As one might expect, nothing happens at the opening whistle other than the twenty-two philosophers wandering around the field individually or in pairs thinking hard and/or explaining the fundamental precepts of their philosophies to anyone within earshot. The first half ends in a scoreless tie; early in the second half there is a bit of excitement when Nietzsche accuses head referee Confucius of having no free will and Confucius responds by giving Nietzsche a yellow card. Marx substitutes for Wittgenstein later in the half, but accomplishes little. hqdefault

Then in the eighty-ninth minute, Archimedes has one of his classic “Eureka!” moments and decides to do something with the ball. In quick succession, the ball is passed from Archimedes to Socrates back to Archimedes to Heraclitus to an obviously offside Empedocles on the wing to Socrates who sends a beautiful header past the helpless Leibniz into the net.

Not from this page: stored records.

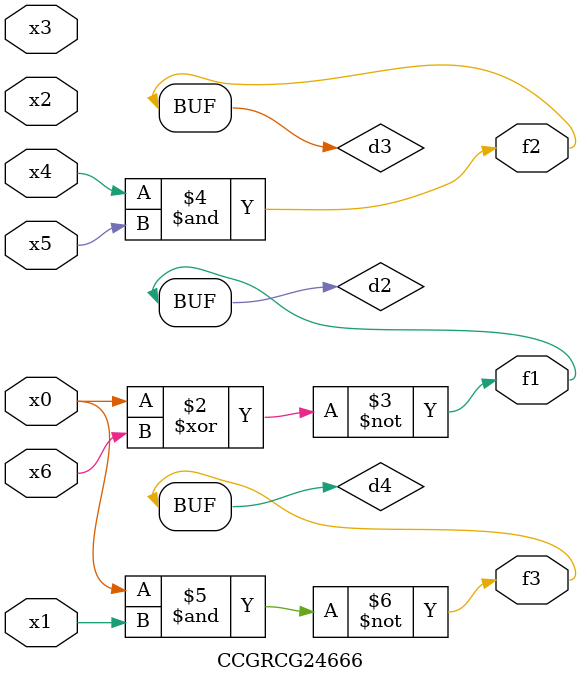
<source format=v>
module CCGRCG24666(
	input x0, x1, x2, x3, x4, x5, x6,
	output f1, f2, f3
);

	wire d1, d2, d3, d4;

	nor (d1, x0);
	xnor (d2, x0, x6);
	and (d3, x4, x5);
	nand (d4, x0, x1);
	assign f1 = d2;
	assign f2 = d3;
	assign f3 = d4;
endmodule

</source>
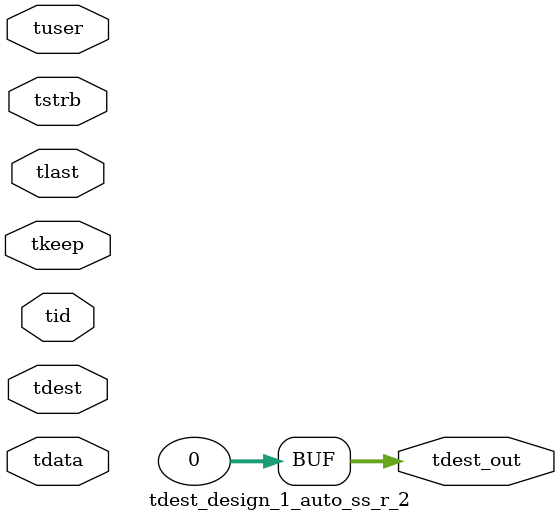
<source format=v>


`timescale 1ps/1ps

module tdest_design_1_auto_ss_r_2 #
(
parameter C_S_AXIS_TDATA_WIDTH = 32,
parameter C_S_AXIS_TUSER_WIDTH = 0,
parameter C_S_AXIS_TID_WIDTH   = 0,
parameter C_S_AXIS_TDEST_WIDTH = 0,
parameter C_M_AXIS_TDEST_WIDTH = 32
)
(
input  [(C_S_AXIS_TDATA_WIDTH == 0 ? 1 : C_S_AXIS_TDATA_WIDTH)-1:0     ] tdata,
input  [(C_S_AXIS_TUSER_WIDTH == 0 ? 1 : C_S_AXIS_TUSER_WIDTH)-1:0     ] tuser,
input  [(C_S_AXIS_TID_WIDTH   == 0 ? 1 : C_S_AXIS_TID_WIDTH)-1:0       ] tid,
input  [(C_S_AXIS_TDEST_WIDTH == 0 ? 1 : C_S_AXIS_TDEST_WIDTH)-1:0     ] tdest,
input  [(C_S_AXIS_TDATA_WIDTH/8)-1:0 ] tkeep,
input  [(C_S_AXIS_TDATA_WIDTH/8)-1:0 ] tstrb,
input                                                                    tlast,
output [C_M_AXIS_TDEST_WIDTH-1:0] tdest_out
);

assign tdest_out = {1'b0};

endmodule


</source>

While the elated Greeks run around in joyful celebration, the Germans are outraged. “Hegel is arguing that the reality is merely an a priori adjunct of non-naturalistic ethics, Kant via the categorical imperative is holding that ontologically it exists only in the imagination, and Marx is claiming it was offside.” But to no avail. The final grains of sand run through Confucius’ hourglass and the Greeks win. As they should—they are the fathers of Western philosophy, after all.

Had the German philosophers only been able to find a Costa Rican philosopher to play defense for them, they might have been able to hold off Socrates.